Reproduce verbatim every line of text read from these records, omitting the pictures.

(INFORMATION GIVEN Opens)

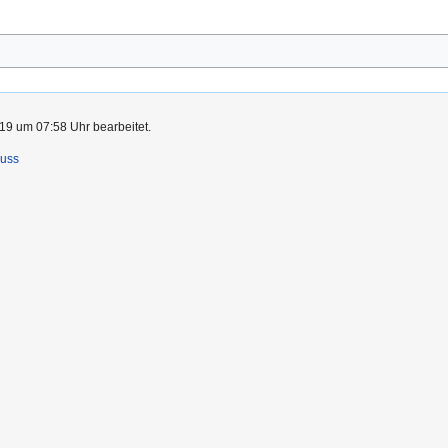
19 um 07:58 Uhr bearbeitet.
luss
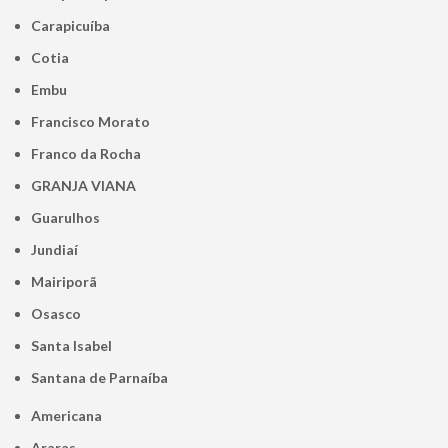
Carapicuíba
Cotia
Embu
Francisco Morato
Franco da Rocha
GRANJA VIANA
Guarulhos
Jundiaí
Mairiporã
Osasco
Santa Isabel
Santana de Parnaíba
Americana
Araras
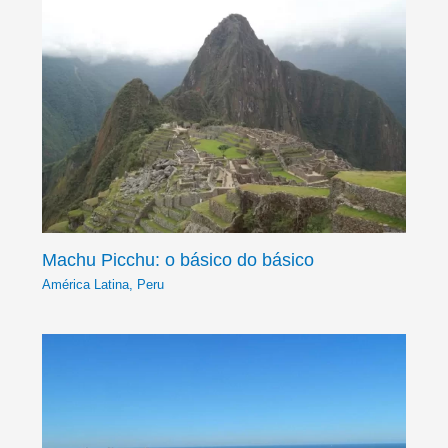
Machu Picchu: o básico do básico
América Latina
,
Peru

(INFORMATION GIVEN Closes)

- [SOLUTION TO THIS TASK]:
19 um 07:58 Uhr bearbeitet.
luss
Carapicuíba
Cotia
Embu
Francisco Morato
Franco da Rocha
GRANJA VIANA
Guarulhos
Jundiaí
Mairiporã
Osasco
Santa Isabel
Santana de Parnaíba
Americana
Araras
Machu Picchu: o básico do básico
América Latina
,
Peru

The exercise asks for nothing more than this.